==== The data

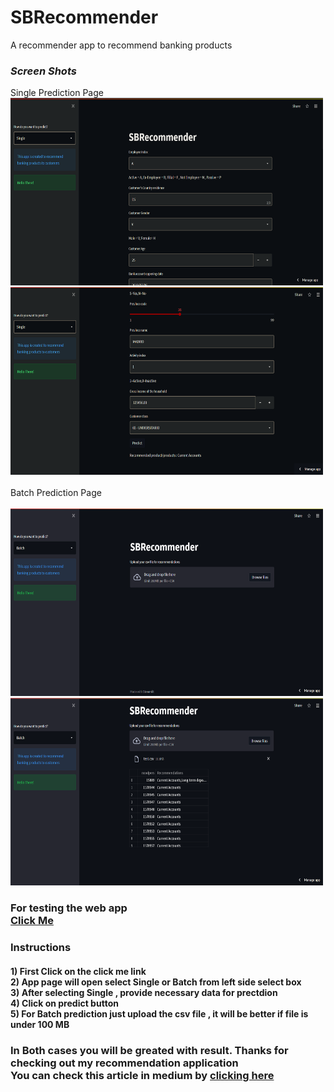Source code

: # SBRecommender
A recommender app to recommend banking products

### _Screen Shots_
<p float="left">
  Single Prediction Page<br>
  <img width="500px" height="300" src="https://github.com/ATinyLearner/SBRecommender/blob/2ef4ff22e13d66a0fde824689158b7fe9a313178/app1.png"/>
  <img width="500px" height="300" src="https://github.com/ATinyLearner/SBRecommender/blob/2ef4ff22e13d66a0fde824689158b7fe9a313178/app2.png"/>
  <br><br> Batch Prediction Page<br><br>
  <img width="500px" height="300" src="https://github.com/ATinyLearner/SBRecommender/blob/2ef4ff22e13d66a0fde824689158b7fe9a313178/app4.png"/>
  <img width="500px" height="300" src="https://github.com/ATinyLearner/SBRecommender/blob/2ef4ff22e13d66a0fde824689158b7fe9a313178/app5.png"/> 
  </p>
<h3> For testing the web app
 <br><a href="https://share.streamlit.io/atinylearner/sbrecommender/SBRecommender.py"> Click Me </a> <br>
<h3>Instructions<br>
<h4>1) First Click on the click me link <br> 2) App page will open select Single or Batch from left side select box <br> 3) After selecting Single , provide necessary data for prectdion <br> 4) Click on predict button <br>  5) For Batch prediction just upload the csv file , it will be better if file is under 100 MB
<br>
<h3>In Both cases you will be greated with result. Thanks for checking out my recommendation application
<br> You can check this article in medium by <a href="https://medium.com/@avikghosh_55327/from-creation-to-deployment-of-ml-models-in-most-easiest-way-with-case-study-a23bc171ee0c"> clicking here</a>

========

(Required work):
Would you reproduce the listing above in full and exactly, without its pictures?

(Exercise output):
Source code

: # SBRecommender
A recommender app to recommend banking products

### _Screen Shots_
<p float="left">
  Single Prediction Page<br>
  <img width="500px" height="300" src="https://github.com/ATinyLearner/SBRecommender/blob/2ef4ff22e13d66a0fde824689158b7fe9a313178/app1.png"/>
  <img width="500px" height="300" src="https://github.com/ATinyLearner/SBRecommender/blob/2ef4ff22e13d66a0fde824689158b7fe9a313178/app2.png"/>
  <br><br> Batch Prediction Page<br><br>
  <img width="500px" height="300" src="https://github.com/ATinyLearner/SBRecommender/blob/2ef4ff22e13d66a0fde824689158b7fe9a313178/app4.png"/>
  <img width="500px" height="300" src="https://github.com/ATinyLearner/SBRecommender/blob/2ef4ff22e13d66a0fde824689158b7fe9a313178/app5.png"/> 
  </p>
<h3> For testing the web app
 <br><a href="https://share.streamlit.io/atinylearner/sbrecommender/SBRecommender.py"> Click Me </a> <br>
<h3>Instructions<br>
<h4>1) First Click on the click me link <br> 2) App page will open select Single or Batch from left side select box <br> 3) After selecting Single , provide necessary data for prectdion <br> 4) Click on predict button <br>  5) For Batch prediction just upload the csv file , it will be better if file is under 100 MB
<br>
<h3>In Both cases you will be greated with result. Thanks for checking out my recommendation application
<br> You can check this article in medium by <a href="https://medium.com/@avikghosh_55327/from-creation-to-deployment-of-ml-models-in-most-easiest-way-with-case-study-a23bc171ee0c"> clicking here</a>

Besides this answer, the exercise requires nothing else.